### REQUIREMENT:
Output only the lines of the entries that follow, starting at the one with "Mattel WWE Slam City" and running down to the one with "MAKE A REQUEST", both included and unchanged.

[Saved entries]
::::::::::

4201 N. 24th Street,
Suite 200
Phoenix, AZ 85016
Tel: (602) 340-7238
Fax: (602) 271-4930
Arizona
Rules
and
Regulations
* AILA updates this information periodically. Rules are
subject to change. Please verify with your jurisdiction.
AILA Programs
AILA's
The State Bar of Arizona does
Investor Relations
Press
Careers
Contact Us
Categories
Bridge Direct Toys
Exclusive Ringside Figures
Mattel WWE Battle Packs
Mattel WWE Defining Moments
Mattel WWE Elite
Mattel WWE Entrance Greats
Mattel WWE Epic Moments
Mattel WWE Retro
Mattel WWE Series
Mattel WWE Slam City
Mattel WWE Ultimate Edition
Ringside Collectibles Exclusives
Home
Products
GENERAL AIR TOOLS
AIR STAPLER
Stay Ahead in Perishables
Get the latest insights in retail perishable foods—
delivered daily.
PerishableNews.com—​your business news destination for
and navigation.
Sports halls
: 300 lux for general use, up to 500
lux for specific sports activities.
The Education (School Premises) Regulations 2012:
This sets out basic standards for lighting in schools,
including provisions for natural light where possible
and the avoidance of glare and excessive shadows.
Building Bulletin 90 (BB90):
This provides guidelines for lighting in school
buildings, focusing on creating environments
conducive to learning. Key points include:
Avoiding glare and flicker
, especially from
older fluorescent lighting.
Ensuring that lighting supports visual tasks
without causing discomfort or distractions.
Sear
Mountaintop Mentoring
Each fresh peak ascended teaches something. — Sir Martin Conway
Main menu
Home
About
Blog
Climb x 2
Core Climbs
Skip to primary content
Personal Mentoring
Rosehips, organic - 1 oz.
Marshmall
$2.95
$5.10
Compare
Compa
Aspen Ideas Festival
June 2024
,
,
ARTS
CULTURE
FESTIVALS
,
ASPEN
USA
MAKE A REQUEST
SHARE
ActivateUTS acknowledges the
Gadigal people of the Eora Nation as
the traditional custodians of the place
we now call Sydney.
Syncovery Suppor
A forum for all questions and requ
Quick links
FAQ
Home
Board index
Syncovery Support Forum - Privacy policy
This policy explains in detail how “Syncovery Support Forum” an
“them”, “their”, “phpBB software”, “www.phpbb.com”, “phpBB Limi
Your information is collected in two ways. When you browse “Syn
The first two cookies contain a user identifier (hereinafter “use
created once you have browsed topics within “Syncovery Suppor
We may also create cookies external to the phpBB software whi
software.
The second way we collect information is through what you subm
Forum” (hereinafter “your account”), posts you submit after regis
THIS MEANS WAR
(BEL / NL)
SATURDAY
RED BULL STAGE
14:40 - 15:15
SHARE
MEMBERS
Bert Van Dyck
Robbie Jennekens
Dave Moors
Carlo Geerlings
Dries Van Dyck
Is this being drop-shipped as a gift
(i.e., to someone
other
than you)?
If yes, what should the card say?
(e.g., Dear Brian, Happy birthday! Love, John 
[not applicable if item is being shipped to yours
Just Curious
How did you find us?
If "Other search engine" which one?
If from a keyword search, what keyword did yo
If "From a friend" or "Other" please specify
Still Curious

::::::::::

### SOLUTION FOR THIS PROBLEM:
Mattel WWE Slam City
Mattel WWE Ultimate Edition
Ringside Collectibles Exclusives
Home
Products
GENERAL AIR TOOLS
AIR STAPLER
Stay Ahead in Perishables
Get the latest insights in retail perishable foods—
delivered daily.
PerishableNews.com—​your business news destination for
and navigation.
Sports halls
: 300 lux for general use, up to 500
lux for specific sports activities.
The Education (School Premises) Regulations 2012:
This sets out basic standards for lighting in schools,
including provisions for natural light where possible
and the avoidance of glare and excessive shadows.
Building Bulletin 90 (BB90):
This provides guidelines for lighting in school
buildings, focusing on creating environments
conducive to learning. Key points include:
Avoiding glare and flicker
, especially from
older fluorescent lighting.
Ensuring that lighting supports visual tasks
without causing discomfort or distractions.
Sear
Mountaintop Mentoring
Each fresh peak ascended teaches something. — Sir Martin Conway
Main menu
Home
About
Blog
Climb x 2
Core Climbs
Skip to primary content
Personal Mentoring
Rosehips, organic - 1 oz.
Marshmall
$2.95
$5.10
Compare
Compa
Aspen Ideas Festival
June 2024
,
,
ARTS
CULTURE
FESTIVALS
,
ASPEN
USA
MAKE A REQUEST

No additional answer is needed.